Jump, Joshua, jump
This week Sunday Opposition United Workers Party officials will push Joshua Francis, their Deputy Leader, because he will not jump
The highway to hell is paved with peril and precariousness for the deputy leader of the United Workers Party (UWP) Joshua Francis.
Having achieved the unthinkable by defeating Ambrose George, the seemingly invincible Dominica Labour Party Roseau South representative in the last general election, Francis has found himself in the unenviable position of having his own leader turn on him.
Due to legal reasons The Sun cannot report on the reasons Lennox Linton has publicly called on his deputy to step down, other than to state that Francis has a dark cloud hanging over him.
The widening schism appeared even more gaping late last week when Linton announced that a no confidence motion would be tabled at the party's delegates' conference in Mahaut on April 24, seeking Francis' removal as the UWP's second in command.
Despite the discomfort he has caused the UWP hierarchy, Francis has refused to step down and has remained mum on his political future.
"At this hour I wish not to comment on anything that has to do with my political future," a polite Francis told The Sun.
Asked if he did not think he had a moral obligation to step down, he repeated the script.
"At this hour I wish not to comment on any political matter."
While political observer and government critic Athie Martin agrees that the first-time parliamentarian should adopt a low profile, he also believes Francis ought to step down until his matter is cleared.
In fact, Martin told The Sun he was surprised that "the Joshua Francis that I know" keeps hanging on.
"I am one of the people in Dominica surprised that he did not immediately step down and step back . . . .Why he hasn't stepped down, I really don't know. I have no idea . . . It's inexplicable, it's perplexing, and there is nothing he can gain from it," Martin said.
He describes Francis as a man who usually takes the high ground and who has succeeded in portraying himself as a dedicated family man. It is for this reason he said, he was both disappointed in the young politician and worried about his family.

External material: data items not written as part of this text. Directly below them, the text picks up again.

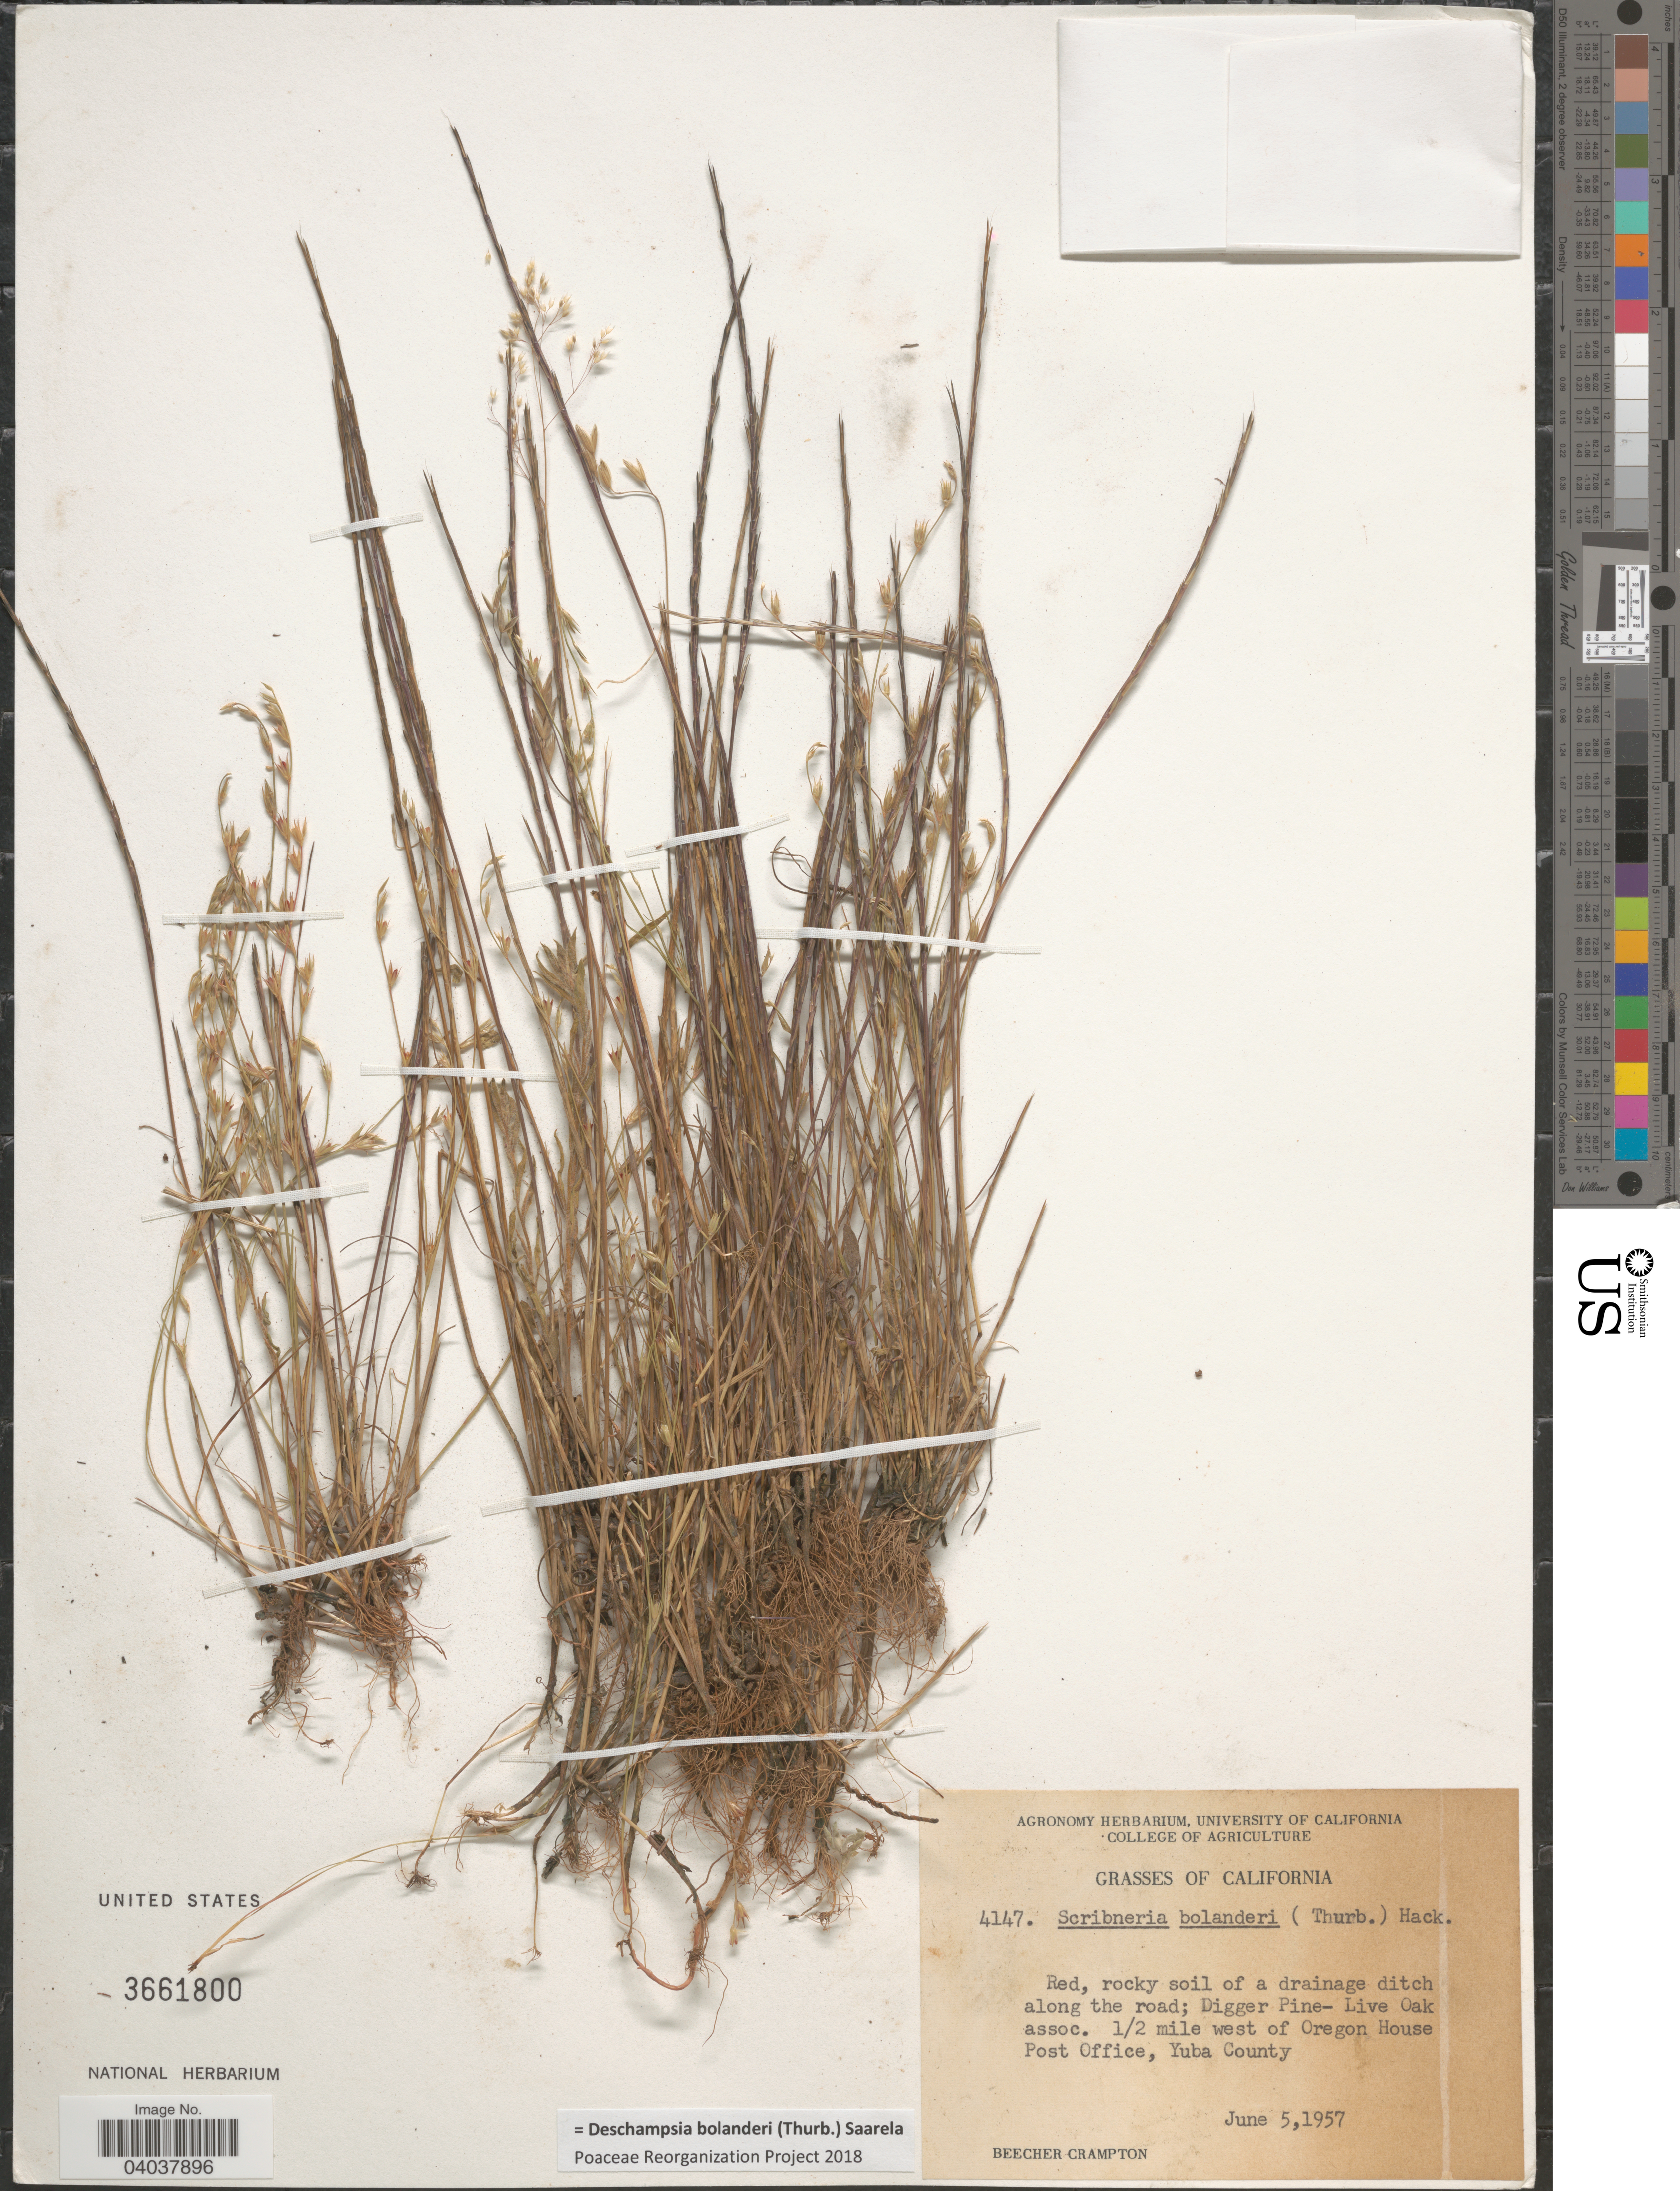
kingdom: Plantae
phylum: Tracheophyta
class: Liliopsida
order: Poales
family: Poaceae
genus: Deschampsia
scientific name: Deschampsia bolanderi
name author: (Thurb.) Saarela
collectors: B. Crampton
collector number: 4147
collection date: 1957-06-05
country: United States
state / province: California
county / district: Yuba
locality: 1/2 mile west of Oregon House Post Office, Yuba County.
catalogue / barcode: US 3661800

"I can't explain Joshua's action and it disappoints me, it disappoints me, really. And it bothers me, it worries, it pains me. I see the young partner at risk of losing everything - his political career, his legal career, and his family.
"Can you imagine what his wife must be going through? How must she feel? Why is he subjecting her to this?"
Martin pointed to Iceland, where the prime minister stepped aside amid public outrage when it was discovered through the leaked Panama Papers that his family had sheltered money offshore.
The local hotelier and environmentalist compared "the level of maturity displayed by the people of Iceland" with the Dominican public's response to the issue that led Linton to demand his deputy's resignation.
"The people [of Iceland] were saying, 'we will not be embarrassed like that'. The Iceland situation shows how any civilized, civil people should respond."
DLP acolytes have jumped on the opportunity presented by the rift, convinced that the UWP will be worse off for it. However, Martin sees it differently, arguing that it is the DLP which, at the end of it all, will be seen as the party that embraces immorality and distasteful behaviour.
"In a strange kind of way, the organization that is going to come out a winner in this is the UWP. That's because they are the only political organization to come out, and come out early with a clear position on how to deal with the abuse of children [while] the Labour Party chose to play party politics with it by using Joshua as a wedge," Martin told The Sun. "The DLP is running the risk of being the party that embraced [immorality]."
His position notwithstanding, it is impossible to miss the obvious discomfort that the situation has caused Linton, who, according to the Barbadian political scientist and pollster Peter Wickham, is getting a rude awakening in the world of politics.
"I guess it's the kind of thing he is now understanding what politics is all about. It was easy being on the radio throwing stones, but managing a political party is a different thing," Wickham told The Sun.
It's also a rude awakening for Francis who is travelling at the speed of light on the highway to hell with nary a stop sign in sight.